Жить мне довелось вдвоем с Николаем Николаевичем Трубятчинским, в тесной каютке, расположенной в твиндеке, в самой центральной части судна. Преимущество расположения нашей каюты сразу же стало мне очевидно, как только мы вышли из гавани, и нас стало немилосердно качать штормовой балтийской волной. Иллюминатора в каюте не было, его заменял так называемый "бычий глаз" - маленькое подслеповатое и почти не дававшее света отверстие в потолке, именуемом "подволоком". На располагавшейся над нашими головами палубе, называемой "шканцами", все время что-то громыхало, стучало и скрежетало. Убранство каюты было нехитрым - две койки с рундуками, шкафчик и небольшой стол, привинченный к полу ("палубе"). На стенах ("переборках") красовались вентиляционная труба и уже упомянутый динамик принудительной трансляции. Небогатая обстановка этого помещения запомнилась мне хорошо, поскольку в этой первой своей каюте мне пришлось прожить более полугода. Однообразие ее серо-коричневого интерьера нарушалось только многочисленными и неистребимыми тараканами, да нередкими визитами крыс.
За почти три десятилетия плаваний в океане мне довелось сменить немало судов и кают. Среди них были вполне современные и даже роскошные - с ванной, спальней и гостиной - как на "Витязе" или "Келдыше". Однако настоящим "морским домом" для меня навсегда осталась эта сырая и холодная в стужу, неимоверно душная в жару каюта на "Крузенштерне". Конечно, на этом старом немецком паруснике никаких холодильных установок не было - эпоха кондиционеров еще не коснулась нашего судна. Поэтому, когда мы около двух месяцев работали в Карибском море в районе Гольфстрима, влажность в каюте была такая, что простыни приходилось сушить на верхней палубе на солнце. Не лучше обстояло дело и с питанием. На "Крузенштерне" не было никаких холодильников. Поэтому проблема свежего мяса решалась просто - в Балтийске перед выходом закупили десять живых свиней. На шкафуте, перед полубаком, была устроена специальная выгородка, где они мирно паслись, по мере того, как их поочередно ели. Называли их почему-то "БЧ-8". Мне эти свиньи запомнились надолго. Рядом с ними на шкафуте стояла наша каротажная станция, смонтированная на автомашине ГАЗ-51, на которой нам приходилось ежедневно работать. Уже в Балтике судно попало в сильный шторм. Состояние наше в этом первом рейсе, впервые столкнувшихся с морской качкой, было, прямо скажем, не блестящее. Свиньи же, бывшие нашими соседями, тоже укачивались, и достаточно было в очередной раз взглянуть на их всегда покрытое нечистотами лежбище, чтобы испытать новый приступ морской болезни.
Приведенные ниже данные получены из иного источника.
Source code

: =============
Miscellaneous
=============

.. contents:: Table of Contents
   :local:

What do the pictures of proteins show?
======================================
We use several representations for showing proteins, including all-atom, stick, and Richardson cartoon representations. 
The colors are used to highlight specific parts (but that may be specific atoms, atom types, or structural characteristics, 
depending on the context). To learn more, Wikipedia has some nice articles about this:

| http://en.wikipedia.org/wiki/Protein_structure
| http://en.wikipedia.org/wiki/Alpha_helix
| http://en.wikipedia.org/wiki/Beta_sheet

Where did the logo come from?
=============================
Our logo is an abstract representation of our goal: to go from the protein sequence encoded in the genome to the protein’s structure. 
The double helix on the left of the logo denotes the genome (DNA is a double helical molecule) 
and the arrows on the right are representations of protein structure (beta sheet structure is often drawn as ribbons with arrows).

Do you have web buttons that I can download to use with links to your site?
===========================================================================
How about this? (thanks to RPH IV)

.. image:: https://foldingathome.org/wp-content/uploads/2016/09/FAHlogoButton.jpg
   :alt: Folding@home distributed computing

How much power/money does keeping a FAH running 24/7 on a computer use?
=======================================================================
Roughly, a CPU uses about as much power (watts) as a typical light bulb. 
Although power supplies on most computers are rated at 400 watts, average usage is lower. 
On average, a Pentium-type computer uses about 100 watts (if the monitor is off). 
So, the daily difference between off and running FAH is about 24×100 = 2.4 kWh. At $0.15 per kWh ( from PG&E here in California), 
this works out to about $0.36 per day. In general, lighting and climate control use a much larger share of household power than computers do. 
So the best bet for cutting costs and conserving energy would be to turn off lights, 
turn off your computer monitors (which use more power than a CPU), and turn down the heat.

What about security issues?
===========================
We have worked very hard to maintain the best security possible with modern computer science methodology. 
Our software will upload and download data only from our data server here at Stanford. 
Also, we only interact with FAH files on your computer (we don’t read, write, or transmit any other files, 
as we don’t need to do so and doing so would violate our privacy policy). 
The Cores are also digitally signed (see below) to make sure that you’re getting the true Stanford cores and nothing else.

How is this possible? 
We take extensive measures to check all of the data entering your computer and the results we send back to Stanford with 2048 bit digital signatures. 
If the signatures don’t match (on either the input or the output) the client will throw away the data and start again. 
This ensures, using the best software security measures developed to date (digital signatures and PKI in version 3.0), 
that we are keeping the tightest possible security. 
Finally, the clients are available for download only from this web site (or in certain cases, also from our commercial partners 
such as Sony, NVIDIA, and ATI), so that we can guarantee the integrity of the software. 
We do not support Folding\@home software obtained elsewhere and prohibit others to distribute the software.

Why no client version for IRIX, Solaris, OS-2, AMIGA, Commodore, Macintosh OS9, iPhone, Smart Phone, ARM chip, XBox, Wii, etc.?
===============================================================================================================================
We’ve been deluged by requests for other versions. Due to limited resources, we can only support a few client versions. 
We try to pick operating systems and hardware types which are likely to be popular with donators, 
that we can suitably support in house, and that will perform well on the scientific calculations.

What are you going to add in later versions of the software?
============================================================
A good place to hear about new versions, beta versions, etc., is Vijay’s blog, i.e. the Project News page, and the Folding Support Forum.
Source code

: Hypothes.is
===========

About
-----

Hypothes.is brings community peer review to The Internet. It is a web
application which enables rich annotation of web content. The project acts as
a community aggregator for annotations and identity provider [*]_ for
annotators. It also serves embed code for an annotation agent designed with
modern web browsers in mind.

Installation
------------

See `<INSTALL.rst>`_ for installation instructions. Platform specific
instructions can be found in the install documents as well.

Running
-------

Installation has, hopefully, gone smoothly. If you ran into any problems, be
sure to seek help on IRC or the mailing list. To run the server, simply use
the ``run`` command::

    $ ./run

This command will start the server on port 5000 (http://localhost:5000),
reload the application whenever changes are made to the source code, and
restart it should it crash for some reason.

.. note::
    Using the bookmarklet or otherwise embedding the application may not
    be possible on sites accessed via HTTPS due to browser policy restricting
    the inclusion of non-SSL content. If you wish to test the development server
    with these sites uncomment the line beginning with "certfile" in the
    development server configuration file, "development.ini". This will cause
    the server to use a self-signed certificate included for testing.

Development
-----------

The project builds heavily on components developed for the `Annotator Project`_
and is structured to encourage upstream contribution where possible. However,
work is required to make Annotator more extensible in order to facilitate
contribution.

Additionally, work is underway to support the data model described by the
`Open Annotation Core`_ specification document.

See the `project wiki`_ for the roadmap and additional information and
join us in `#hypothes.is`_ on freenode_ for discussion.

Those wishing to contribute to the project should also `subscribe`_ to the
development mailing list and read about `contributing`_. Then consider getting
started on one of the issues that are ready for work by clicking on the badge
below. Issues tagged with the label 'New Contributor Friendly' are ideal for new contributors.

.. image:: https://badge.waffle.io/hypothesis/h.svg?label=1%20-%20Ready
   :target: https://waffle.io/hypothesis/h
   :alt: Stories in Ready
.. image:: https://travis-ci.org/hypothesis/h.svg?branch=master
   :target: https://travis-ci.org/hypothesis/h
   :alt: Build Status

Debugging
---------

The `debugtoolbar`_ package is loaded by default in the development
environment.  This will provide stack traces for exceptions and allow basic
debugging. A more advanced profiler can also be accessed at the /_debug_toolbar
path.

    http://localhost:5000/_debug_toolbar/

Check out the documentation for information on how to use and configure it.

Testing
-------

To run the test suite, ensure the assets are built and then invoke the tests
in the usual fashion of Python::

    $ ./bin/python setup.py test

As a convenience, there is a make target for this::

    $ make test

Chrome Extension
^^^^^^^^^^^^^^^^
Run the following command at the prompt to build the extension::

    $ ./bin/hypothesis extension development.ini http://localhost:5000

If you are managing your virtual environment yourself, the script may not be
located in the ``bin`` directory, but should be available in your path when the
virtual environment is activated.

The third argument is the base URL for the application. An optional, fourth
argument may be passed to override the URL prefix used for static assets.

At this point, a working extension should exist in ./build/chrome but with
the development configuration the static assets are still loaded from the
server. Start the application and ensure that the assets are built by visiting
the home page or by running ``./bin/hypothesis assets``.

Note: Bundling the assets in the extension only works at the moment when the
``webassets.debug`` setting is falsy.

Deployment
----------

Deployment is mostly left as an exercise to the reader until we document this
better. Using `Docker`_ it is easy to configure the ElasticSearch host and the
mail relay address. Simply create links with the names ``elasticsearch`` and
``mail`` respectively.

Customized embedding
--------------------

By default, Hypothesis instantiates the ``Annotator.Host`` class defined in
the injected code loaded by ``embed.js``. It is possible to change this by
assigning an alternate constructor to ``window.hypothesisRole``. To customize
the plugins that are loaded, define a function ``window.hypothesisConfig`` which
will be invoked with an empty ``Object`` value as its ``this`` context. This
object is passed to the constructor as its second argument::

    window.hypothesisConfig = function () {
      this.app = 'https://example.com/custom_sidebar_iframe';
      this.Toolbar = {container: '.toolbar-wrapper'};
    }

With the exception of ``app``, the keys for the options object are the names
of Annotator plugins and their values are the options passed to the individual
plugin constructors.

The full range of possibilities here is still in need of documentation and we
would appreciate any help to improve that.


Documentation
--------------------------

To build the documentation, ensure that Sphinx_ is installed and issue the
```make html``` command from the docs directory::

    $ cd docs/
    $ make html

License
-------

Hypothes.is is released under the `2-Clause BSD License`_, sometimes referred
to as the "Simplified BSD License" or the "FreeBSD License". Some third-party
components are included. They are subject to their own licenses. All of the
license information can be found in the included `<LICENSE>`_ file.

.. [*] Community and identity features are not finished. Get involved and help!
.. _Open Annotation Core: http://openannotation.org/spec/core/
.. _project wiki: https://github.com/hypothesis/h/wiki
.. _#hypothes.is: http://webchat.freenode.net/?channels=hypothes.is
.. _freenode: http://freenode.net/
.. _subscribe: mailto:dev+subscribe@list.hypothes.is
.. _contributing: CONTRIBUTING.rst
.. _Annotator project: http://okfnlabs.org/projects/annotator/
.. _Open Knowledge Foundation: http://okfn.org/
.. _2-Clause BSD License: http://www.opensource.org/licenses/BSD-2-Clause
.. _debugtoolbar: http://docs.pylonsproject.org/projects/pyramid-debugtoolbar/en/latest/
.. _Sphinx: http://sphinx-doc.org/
Непрерывные шторма, которыми встретило нас Северное море, а потом и зимняя Северная Атлантика, где мы попали в "ревущие сороковые", были для нас суровым "морским крещением". По старому морскому закону, в штормовую погоду, чтобы команда не укачивалась, на палубу поднималась из трюма бочка с солеными огурцами, и личному составу раздавалась настоящая "тарань" в жестяных запаянных банках. Гирлянды этой тарани висели у нас в каюте и в лаборатории. Небольшой перерыв в штормах наступил только тогда, когда мы вошли в Датские проливы.